### [Exercise passage]

Why was 12-year old Ryan was obsessed with setting PR’s on the waterslide? I didn’t make a big deal out of it or really tell anybody either, it was for me. I was critically planning my day for this epic waterslide-a-thon but to the casual onlooker, parents included, I was just having a fun time, but really it was all business. It’s a funny, sort of cute story but it’s one of the earliest examples of a behavioural pattern that has developed throughout my life. It’s driven me to succeed in some circumstances, a quiet dedication and obsession to achieve for myself when nobody else even knows I’m keeping score, counting my stats, however it’s subconsciously lead me into treacherous territory too—most recently in the form of a ruptured ACL.
This pattern could have continued the rest of my life, getting me in and out of opportunities and despair, due to the lack of awareness of my own actions and behavior. Fortunately this time I am listening, and while changing a pattern like this and learning to heed the signs from my body is no easy undertaking. I am committed to my own evolution and a new skill that my experience could benefit from integrating: patience.
With all of my doing, patience had never been one of my strong-points, at least not one that I used with myself. I can be patient with my family, my friends, my colleagues, in my intimate relationships, but with myself, not so much. The past year has equipped me with some new tools that I can use to witness how I’m feeling, learn about why I’m acting and ask myself about why I am choosing this. The motivation behind these actions and the ability to understand and learn from the consequences is refreshing. I am extremely grateful for this, but it is still difficult and I struggle with it daily. There is so much to unpack within this simple idea of doing versus being, and the many ways in which it’s affected my life. I can feel the progress over stretches of weeks and months but I have to work to catch myself. My subconscious, like everyone’s, is a strong-willed monster lurking just out of sight waiting for its chance to grab the wheel again.

### [What this task involves]
In the essay on patience, why does the writer say "This pattern could have continued the rest of my life"? Please answer in one to three sentences.

### [Source material]
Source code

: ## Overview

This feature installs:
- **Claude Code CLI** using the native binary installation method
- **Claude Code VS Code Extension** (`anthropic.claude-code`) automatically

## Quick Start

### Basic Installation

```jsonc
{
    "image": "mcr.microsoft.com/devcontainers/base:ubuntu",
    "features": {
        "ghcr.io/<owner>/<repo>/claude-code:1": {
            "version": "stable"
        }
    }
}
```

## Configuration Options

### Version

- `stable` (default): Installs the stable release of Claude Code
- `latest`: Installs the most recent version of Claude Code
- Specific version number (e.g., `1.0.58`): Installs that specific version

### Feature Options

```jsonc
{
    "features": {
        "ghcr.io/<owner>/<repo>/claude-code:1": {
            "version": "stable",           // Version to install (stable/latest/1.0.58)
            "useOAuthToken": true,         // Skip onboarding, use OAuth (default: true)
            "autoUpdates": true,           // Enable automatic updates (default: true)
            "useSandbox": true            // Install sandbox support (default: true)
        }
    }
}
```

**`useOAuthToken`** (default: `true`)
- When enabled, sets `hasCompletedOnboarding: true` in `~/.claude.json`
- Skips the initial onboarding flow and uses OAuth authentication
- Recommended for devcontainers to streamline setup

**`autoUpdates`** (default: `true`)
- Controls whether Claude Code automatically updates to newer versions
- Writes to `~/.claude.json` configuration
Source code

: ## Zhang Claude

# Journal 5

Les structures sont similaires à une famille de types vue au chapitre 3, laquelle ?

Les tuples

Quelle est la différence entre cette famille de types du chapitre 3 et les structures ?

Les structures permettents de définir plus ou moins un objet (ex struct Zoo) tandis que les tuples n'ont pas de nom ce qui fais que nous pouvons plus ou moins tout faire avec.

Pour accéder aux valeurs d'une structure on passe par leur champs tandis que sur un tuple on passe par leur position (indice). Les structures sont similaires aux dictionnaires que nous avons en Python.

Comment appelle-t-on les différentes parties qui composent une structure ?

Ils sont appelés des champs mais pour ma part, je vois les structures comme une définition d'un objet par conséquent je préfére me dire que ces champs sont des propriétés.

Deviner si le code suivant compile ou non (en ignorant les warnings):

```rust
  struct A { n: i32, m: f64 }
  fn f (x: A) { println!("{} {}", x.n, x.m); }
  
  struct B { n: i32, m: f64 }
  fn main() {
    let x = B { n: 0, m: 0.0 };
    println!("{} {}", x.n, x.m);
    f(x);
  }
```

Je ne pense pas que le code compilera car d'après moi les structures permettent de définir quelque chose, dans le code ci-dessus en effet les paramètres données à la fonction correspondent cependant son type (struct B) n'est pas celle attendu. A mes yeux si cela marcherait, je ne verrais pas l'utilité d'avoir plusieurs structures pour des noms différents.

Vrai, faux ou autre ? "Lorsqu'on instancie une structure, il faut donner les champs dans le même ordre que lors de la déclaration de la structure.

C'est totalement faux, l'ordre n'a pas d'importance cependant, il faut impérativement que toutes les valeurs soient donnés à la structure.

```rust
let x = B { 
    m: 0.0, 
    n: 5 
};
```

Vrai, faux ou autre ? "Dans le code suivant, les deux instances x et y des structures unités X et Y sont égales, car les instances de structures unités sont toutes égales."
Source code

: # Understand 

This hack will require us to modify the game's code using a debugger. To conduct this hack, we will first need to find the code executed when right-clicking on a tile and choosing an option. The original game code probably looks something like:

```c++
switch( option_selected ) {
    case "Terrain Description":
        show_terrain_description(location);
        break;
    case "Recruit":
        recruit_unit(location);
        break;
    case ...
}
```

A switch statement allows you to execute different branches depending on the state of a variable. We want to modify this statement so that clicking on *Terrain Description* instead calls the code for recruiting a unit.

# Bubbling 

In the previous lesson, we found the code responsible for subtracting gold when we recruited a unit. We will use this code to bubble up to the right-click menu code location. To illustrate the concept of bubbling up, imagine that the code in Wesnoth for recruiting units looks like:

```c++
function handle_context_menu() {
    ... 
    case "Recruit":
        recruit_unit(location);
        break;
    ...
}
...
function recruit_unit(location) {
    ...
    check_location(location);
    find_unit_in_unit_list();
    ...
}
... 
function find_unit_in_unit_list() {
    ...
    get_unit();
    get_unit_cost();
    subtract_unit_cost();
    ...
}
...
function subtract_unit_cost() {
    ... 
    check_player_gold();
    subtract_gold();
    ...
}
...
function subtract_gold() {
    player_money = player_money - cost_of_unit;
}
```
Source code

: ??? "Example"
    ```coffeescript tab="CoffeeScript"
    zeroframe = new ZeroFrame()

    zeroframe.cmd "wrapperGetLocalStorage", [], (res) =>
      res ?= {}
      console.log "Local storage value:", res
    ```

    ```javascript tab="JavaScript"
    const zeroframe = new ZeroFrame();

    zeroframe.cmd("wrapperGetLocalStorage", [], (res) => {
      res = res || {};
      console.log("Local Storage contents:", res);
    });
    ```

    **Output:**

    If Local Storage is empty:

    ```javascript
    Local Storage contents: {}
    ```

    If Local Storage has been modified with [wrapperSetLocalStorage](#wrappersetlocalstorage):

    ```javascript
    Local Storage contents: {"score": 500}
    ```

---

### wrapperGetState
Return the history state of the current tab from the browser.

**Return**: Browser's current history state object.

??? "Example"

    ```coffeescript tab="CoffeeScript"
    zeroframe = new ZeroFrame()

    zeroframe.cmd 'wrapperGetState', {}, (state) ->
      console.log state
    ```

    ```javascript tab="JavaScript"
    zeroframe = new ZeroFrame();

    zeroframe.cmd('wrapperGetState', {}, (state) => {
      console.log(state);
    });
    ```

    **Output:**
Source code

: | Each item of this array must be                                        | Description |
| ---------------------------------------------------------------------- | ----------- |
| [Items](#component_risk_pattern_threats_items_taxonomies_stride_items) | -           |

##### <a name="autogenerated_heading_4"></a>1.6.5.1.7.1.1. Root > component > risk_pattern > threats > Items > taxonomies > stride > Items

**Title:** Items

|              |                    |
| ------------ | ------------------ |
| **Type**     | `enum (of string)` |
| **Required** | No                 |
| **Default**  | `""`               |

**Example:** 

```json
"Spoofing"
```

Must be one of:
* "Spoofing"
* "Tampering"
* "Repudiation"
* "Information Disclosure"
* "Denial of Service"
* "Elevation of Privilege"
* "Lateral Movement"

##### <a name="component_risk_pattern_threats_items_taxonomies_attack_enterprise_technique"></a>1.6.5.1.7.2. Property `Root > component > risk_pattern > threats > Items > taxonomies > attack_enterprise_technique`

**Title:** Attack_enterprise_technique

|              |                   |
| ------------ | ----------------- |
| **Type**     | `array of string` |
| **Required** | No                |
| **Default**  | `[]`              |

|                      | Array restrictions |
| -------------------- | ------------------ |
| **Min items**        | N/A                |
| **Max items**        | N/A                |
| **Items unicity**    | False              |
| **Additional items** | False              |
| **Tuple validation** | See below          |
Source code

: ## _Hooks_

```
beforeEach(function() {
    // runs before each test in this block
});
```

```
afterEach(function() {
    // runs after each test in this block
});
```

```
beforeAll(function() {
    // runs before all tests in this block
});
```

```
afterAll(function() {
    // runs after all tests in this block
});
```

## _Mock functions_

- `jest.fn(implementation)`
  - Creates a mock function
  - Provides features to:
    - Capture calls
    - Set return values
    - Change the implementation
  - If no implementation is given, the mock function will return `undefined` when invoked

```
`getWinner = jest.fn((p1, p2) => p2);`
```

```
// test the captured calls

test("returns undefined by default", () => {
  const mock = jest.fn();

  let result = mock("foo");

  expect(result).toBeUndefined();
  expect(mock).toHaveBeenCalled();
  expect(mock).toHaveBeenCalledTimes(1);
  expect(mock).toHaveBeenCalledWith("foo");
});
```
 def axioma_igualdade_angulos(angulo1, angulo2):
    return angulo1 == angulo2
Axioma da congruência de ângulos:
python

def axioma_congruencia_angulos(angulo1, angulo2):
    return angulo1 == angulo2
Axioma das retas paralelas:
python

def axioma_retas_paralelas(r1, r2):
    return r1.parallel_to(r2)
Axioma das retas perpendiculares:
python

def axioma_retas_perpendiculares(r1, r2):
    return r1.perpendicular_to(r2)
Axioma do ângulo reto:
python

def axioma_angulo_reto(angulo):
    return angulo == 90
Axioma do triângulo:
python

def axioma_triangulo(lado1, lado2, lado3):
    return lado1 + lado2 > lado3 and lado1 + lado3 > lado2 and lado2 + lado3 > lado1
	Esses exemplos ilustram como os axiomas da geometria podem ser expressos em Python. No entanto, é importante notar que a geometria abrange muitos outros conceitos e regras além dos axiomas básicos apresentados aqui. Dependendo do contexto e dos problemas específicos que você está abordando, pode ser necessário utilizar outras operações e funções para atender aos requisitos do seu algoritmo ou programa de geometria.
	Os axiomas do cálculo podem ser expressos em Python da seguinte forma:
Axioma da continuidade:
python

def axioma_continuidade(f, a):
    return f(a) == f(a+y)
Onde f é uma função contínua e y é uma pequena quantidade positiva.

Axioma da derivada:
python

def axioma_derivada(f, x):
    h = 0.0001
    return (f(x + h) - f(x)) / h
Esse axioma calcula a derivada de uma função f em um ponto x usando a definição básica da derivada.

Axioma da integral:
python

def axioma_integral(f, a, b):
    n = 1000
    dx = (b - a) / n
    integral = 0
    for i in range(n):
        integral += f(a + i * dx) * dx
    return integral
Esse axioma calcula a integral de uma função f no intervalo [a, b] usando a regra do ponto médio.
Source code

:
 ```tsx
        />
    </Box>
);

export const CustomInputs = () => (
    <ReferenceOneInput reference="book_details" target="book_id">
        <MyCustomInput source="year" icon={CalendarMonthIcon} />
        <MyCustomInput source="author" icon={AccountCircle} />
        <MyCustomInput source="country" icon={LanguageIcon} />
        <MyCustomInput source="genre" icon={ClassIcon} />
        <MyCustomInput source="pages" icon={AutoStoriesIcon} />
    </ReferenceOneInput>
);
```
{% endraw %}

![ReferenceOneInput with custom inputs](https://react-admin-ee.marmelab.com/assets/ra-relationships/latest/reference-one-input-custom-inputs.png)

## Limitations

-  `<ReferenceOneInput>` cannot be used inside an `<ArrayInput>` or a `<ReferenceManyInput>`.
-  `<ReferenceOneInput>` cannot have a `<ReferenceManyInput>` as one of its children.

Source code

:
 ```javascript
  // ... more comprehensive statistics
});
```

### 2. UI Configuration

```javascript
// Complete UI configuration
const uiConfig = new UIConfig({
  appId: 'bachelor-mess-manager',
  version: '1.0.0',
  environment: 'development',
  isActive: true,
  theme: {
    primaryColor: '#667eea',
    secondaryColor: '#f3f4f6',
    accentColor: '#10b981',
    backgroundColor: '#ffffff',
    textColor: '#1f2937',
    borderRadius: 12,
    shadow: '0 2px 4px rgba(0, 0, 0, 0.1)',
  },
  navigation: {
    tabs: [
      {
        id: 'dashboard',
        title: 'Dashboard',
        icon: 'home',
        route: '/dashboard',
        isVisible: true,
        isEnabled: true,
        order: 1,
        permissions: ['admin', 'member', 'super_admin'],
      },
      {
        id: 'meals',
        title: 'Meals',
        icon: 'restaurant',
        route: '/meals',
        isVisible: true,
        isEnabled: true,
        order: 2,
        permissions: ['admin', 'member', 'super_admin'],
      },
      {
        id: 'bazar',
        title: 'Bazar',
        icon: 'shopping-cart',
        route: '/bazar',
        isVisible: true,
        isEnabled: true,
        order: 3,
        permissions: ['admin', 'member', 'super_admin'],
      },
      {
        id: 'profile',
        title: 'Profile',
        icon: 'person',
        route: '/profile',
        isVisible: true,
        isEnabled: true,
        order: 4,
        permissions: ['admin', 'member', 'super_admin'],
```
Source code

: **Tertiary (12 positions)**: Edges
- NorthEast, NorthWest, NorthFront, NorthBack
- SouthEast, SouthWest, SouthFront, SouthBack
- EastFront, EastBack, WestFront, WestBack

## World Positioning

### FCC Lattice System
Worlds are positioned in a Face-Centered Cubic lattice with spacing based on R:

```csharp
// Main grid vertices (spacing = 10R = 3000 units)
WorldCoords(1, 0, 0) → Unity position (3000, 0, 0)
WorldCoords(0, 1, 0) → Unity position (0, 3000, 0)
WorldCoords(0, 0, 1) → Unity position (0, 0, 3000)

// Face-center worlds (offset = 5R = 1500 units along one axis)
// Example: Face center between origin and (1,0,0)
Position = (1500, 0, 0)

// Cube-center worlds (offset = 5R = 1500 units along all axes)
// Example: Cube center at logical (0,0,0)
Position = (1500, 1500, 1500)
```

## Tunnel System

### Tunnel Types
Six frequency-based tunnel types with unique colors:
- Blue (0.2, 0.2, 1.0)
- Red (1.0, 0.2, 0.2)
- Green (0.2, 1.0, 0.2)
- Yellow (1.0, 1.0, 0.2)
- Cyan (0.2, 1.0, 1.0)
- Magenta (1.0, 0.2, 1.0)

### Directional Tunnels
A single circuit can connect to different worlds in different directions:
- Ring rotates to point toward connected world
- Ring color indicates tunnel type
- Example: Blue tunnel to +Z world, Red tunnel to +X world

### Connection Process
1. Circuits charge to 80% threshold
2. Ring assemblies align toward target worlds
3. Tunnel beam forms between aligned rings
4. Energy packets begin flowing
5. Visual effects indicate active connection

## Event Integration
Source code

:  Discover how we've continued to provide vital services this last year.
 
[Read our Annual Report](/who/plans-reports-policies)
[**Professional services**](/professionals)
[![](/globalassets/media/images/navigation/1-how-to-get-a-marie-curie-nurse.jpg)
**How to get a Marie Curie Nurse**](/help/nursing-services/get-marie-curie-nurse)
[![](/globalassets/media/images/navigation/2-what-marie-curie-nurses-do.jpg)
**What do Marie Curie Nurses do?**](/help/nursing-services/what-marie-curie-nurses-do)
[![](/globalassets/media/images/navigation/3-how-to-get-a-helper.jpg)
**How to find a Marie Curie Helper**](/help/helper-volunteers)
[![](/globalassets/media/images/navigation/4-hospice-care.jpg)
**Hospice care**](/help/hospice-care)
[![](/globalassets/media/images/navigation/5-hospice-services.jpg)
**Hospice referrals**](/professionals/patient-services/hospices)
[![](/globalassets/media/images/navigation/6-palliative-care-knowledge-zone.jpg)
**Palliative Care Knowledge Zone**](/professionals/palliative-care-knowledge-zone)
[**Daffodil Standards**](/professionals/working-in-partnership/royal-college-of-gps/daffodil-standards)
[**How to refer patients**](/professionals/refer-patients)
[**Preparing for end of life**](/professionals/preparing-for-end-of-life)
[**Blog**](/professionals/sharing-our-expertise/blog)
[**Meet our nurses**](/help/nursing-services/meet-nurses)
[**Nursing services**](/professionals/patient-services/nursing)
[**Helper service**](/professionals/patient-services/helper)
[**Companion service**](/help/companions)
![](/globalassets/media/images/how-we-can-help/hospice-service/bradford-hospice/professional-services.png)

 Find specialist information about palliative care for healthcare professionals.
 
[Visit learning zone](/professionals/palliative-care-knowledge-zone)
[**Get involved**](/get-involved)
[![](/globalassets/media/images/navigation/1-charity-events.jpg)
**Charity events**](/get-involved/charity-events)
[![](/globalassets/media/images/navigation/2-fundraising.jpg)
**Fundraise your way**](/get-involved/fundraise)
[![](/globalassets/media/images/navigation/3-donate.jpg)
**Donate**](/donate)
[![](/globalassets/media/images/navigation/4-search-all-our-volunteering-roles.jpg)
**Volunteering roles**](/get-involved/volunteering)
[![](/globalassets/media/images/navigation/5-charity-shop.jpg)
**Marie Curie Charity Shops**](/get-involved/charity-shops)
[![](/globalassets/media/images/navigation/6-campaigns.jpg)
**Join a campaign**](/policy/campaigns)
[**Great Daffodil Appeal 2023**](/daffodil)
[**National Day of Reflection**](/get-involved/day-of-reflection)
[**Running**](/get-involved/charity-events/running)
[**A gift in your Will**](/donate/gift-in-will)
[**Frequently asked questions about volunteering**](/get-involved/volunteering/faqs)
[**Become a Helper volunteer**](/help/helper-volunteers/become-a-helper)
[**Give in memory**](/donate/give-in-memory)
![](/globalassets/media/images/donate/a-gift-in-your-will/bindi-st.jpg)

### [Expected answer]
The writer says the pattern could have gone on because they lacked awareness of their own actions and behavior. Without that awareness, it would have kept moving them in and out of opportunities and despair.